Further assumption by the shareholders may be pertaining to the fact that if the justification provided by the company regarding need of additional funds is true then why not go for debt capital? Debt capital being a cheaper source of finance is more suitable to cater to the company's needs instead raising further capital which also increases the number of outstanding shares thereby causing a majority reduction in EPS for small shareholders in the company.

Company's existing debt as well as its debt paying capacity would be a major factor for consideration in case of this assumption.

2. INTRODUCTION

The case is about Aussie Elder Care Ltd operating nursing homes. The 3 directors are holding 30% shares of the company. And directors have issued new 1 million shares through private placement. The shareholder has raised concern regarding this but director are defended themselves by saying that it was done to raise the cash for company's future need.

From Company's viewpoint

They may have been done to reduce the chances of takeover and also can be called as next poison pills. This is also a defense tactics used by company.

From shareholder's viewpoint

According to them they could have gone for debt financing or any other method rather than issuing share through private placement.

3. OPTIMUM CAPIAL STRUCTURE: Many theories have circulated around capital structure but main focus of every theory remains maximizing the wealth of the existing shareholders thereby giving rise to optimum capital structure, i.e., a perfect mix of debt and equity in such a way that the value of the shares is maximized and maximum amount of returns can be attained for the shareholders at minimum cost of raising such capital.

DEBT: Debt is a long term source of financing. Debt though being the cheaper source of capital and its other benefits include tax savings for the company but these savings can only happen in case a company is able to make interest as well as monthly payments and still has sufficient amount of working capital available for conducting the day to day operations of the company.

EQUITY: Equity is another long term source and is referred to as a unit of the share capital containing some value and is subscribed by the public, thereby making them the shareholders. But increase in the equity shares also increases the floatation cost and the inside liability of the company.

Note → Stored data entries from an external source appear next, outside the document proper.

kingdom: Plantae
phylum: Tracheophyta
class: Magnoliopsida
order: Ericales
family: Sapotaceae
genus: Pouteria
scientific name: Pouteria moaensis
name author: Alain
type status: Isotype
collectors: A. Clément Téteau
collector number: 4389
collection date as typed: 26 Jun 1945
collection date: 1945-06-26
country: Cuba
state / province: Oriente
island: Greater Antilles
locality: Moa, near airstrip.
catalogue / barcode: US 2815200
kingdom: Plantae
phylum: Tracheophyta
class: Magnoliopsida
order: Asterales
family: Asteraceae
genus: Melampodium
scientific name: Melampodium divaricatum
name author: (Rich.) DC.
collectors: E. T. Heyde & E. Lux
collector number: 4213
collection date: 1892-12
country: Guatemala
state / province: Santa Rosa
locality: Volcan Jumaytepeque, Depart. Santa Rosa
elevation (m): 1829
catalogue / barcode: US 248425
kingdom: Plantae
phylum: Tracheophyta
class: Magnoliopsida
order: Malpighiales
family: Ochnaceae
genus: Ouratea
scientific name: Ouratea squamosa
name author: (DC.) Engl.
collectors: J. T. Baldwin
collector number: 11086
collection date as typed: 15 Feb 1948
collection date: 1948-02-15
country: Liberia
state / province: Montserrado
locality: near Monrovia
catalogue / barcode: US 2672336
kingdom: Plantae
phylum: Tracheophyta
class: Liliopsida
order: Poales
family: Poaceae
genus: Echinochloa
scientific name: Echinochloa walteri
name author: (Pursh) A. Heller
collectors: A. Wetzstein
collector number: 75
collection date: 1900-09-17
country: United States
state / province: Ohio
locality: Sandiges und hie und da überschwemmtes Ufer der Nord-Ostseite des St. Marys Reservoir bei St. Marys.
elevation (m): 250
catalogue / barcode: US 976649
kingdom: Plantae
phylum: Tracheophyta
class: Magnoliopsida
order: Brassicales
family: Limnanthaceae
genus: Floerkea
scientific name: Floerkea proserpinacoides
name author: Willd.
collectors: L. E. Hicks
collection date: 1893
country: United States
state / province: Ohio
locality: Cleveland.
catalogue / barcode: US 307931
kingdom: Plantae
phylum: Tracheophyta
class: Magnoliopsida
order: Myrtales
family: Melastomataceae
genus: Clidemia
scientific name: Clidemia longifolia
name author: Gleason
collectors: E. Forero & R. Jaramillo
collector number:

OPTIMUM MIX: The main concern is to attain such a mix of debt and equity such that organizational as well as shareholders wealth can be maximized. This can be attained by careful analysis of various financial statements to choose which option is most viable source for the company.

4. Principles affecting capital structure:   

The simplicity of the mix must be such that it caters to the needs of shareholders as well as attains the goal of the business of maximizing a firm's value. Moreover a firm's flexibility to adapt to ever changing market environment also impacts the choice of debt or capital as these factors directly impact the costs of respective financing alternatives. Risk and floatation cost are the other two factors to be considered while choosing the appropriate capital structure.

5. CONCLUSION

Therefore it can be said that the company cannot justify the shareholders by mere explanation of additional funds requirements rather a detailed report relating to choice to be made while designing a capital structure and the reasons for such choices must be clearly justified.